To those of you who have contacted me about a small get-together in Los Angeles during my trip this week, I'll have something for you shortly.


  1. I can assure you that this practice is very common for any enterprise with assets. Legally avoiding taxes is not unusal. It's only because as fans we expect to see revenues to be put back into the team to make the team competitive. At some point it needs to be said that $100 million in payroll is a fair amount of money and should be enough to sponsor a fair effort. Now if we were competitive this discussion would be mute, but because of a multitude of reasons we're 10 games out and in 4th place. To much is being made of how the rich live and how they manage their money. At the end of the day the McCourts are doing what most successful business people do and that is manage their money to full extent of their legal limits. So lets get off the money trail and get down to the business of getting guys like Kemp to grow up and play ball !!

  2. exactly@anonymous & josh. This is just us getting a glimpse into the financial shenanigans of high net worth individuals. While it might leave a bad taste in the mouth of regular joes like us, this is how things get done.
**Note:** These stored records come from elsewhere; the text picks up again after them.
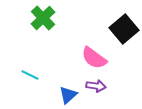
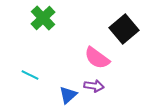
pink semicircle: moved 3 px right
purple arrow: moved 2 px left
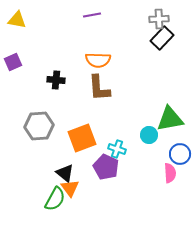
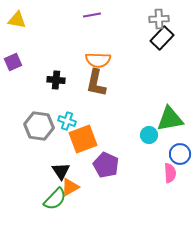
brown L-shape: moved 3 px left, 5 px up; rotated 16 degrees clockwise
gray hexagon: rotated 12 degrees clockwise
orange square: moved 1 px right, 1 px down
cyan cross: moved 50 px left, 28 px up
purple pentagon: moved 2 px up
black triangle: moved 4 px left, 2 px up; rotated 18 degrees clockwise
orange triangle: moved 1 px up; rotated 36 degrees clockwise
green semicircle: rotated 15 degrees clockwise
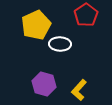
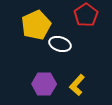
white ellipse: rotated 15 degrees clockwise
purple hexagon: rotated 15 degrees counterclockwise
yellow L-shape: moved 2 px left, 5 px up
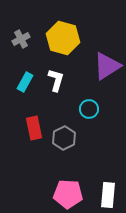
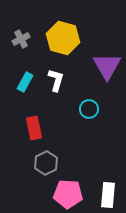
purple triangle: rotated 28 degrees counterclockwise
gray hexagon: moved 18 px left, 25 px down
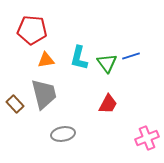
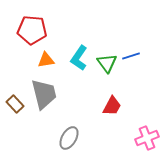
cyan L-shape: rotated 20 degrees clockwise
red trapezoid: moved 4 px right, 2 px down
gray ellipse: moved 6 px right, 4 px down; rotated 50 degrees counterclockwise
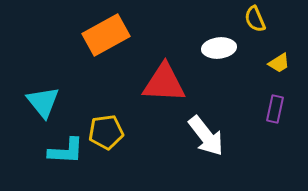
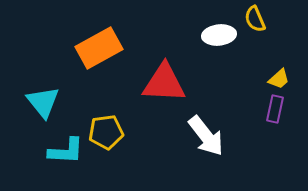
orange rectangle: moved 7 px left, 13 px down
white ellipse: moved 13 px up
yellow trapezoid: moved 16 px down; rotated 10 degrees counterclockwise
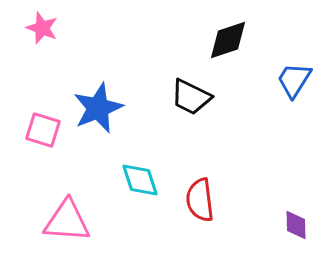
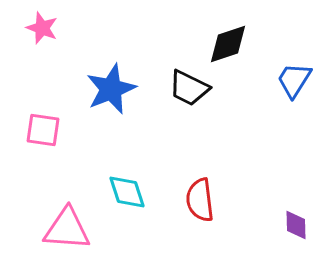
black diamond: moved 4 px down
black trapezoid: moved 2 px left, 9 px up
blue star: moved 13 px right, 19 px up
pink square: rotated 9 degrees counterclockwise
cyan diamond: moved 13 px left, 12 px down
pink triangle: moved 8 px down
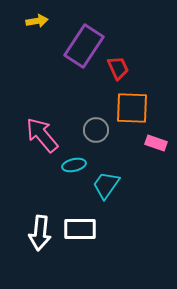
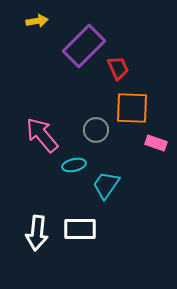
purple rectangle: rotated 12 degrees clockwise
white arrow: moved 3 px left
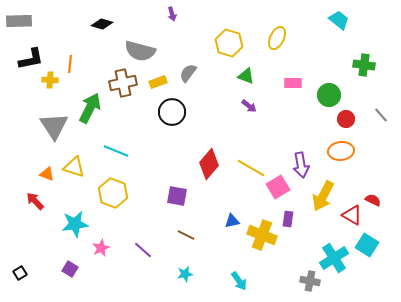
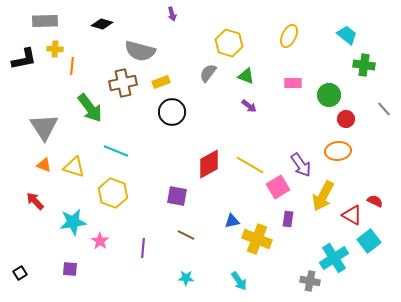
cyan trapezoid at (339, 20): moved 8 px right, 15 px down
gray rectangle at (19, 21): moved 26 px right
yellow ellipse at (277, 38): moved 12 px right, 2 px up
black L-shape at (31, 59): moved 7 px left
orange line at (70, 64): moved 2 px right, 2 px down
gray semicircle at (188, 73): moved 20 px right
yellow cross at (50, 80): moved 5 px right, 31 px up
yellow rectangle at (158, 82): moved 3 px right
green arrow at (90, 108): rotated 116 degrees clockwise
gray line at (381, 115): moved 3 px right, 6 px up
gray triangle at (54, 126): moved 10 px left, 1 px down
orange ellipse at (341, 151): moved 3 px left
red diamond at (209, 164): rotated 20 degrees clockwise
purple arrow at (301, 165): rotated 25 degrees counterclockwise
yellow line at (251, 168): moved 1 px left, 3 px up
orange triangle at (47, 174): moved 3 px left, 9 px up
red semicircle at (373, 200): moved 2 px right, 1 px down
cyan star at (75, 224): moved 2 px left, 2 px up
yellow cross at (262, 235): moved 5 px left, 4 px down
cyan square at (367, 245): moved 2 px right, 4 px up; rotated 20 degrees clockwise
pink star at (101, 248): moved 1 px left, 7 px up; rotated 12 degrees counterclockwise
purple line at (143, 250): moved 2 px up; rotated 54 degrees clockwise
purple square at (70, 269): rotated 28 degrees counterclockwise
cyan star at (185, 274): moved 1 px right, 4 px down; rotated 14 degrees clockwise
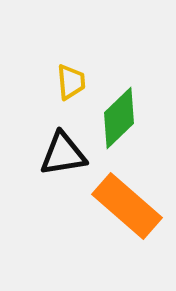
    However, I disagree that the McCourts are doing all they can to help the Dodgers simply by maintaining a $100M payroll (anon, if I'm misinterpreting your intent here, I apologise,) the Dodgers do not have a $100M payroll, it's quite a bit short of that and on top of that, the Dodgers do not invest their money wisely as they ought to. Many have pointed out that the Dodgers do not take back salary during trade (instead giving up young, team controlled prospects/talents), that's one aspect where the team (and its owner) do not back up the "baseball people" by throwing in money to increase the payroll. At other times we've seen that the Dodgers' international presence at this point is almost non-existent, yet another example of the owners not providing the money to the baseball people. This is part of the reason why the McCourt's finances _are_ relevant.

  3. While it maybe that the McCourt payments were within the law, on the surface it seems that they were sure trying to skirt the spirit of the law. Also since the money gained in this transaction was apparently supposed to go towards the new development in the parking lot of Dodger Stadium and that has been put on hold, you agin have to ask yourself what was really happening with the funds.

    Did these rent payments make it easier for MCourt to potentially get a loan for the development? I think not. Best thing that can happen is getting a full airing of all of the fiancial dealings of McCourt at the trial, hopefully forcing him/Jamie to sell the franchise and get new ownership as soon as possible.

  4. I completely agree with you Greg! You've pretty much wrote exactly what I was thinking. After reading anonymous comments... he sounded like a mold! (from the Mccourt camp) It almost seemed as if I was listening to one of Frank 'snake oil saleman' Mccourt interviews. hmmmm makes me wonder?!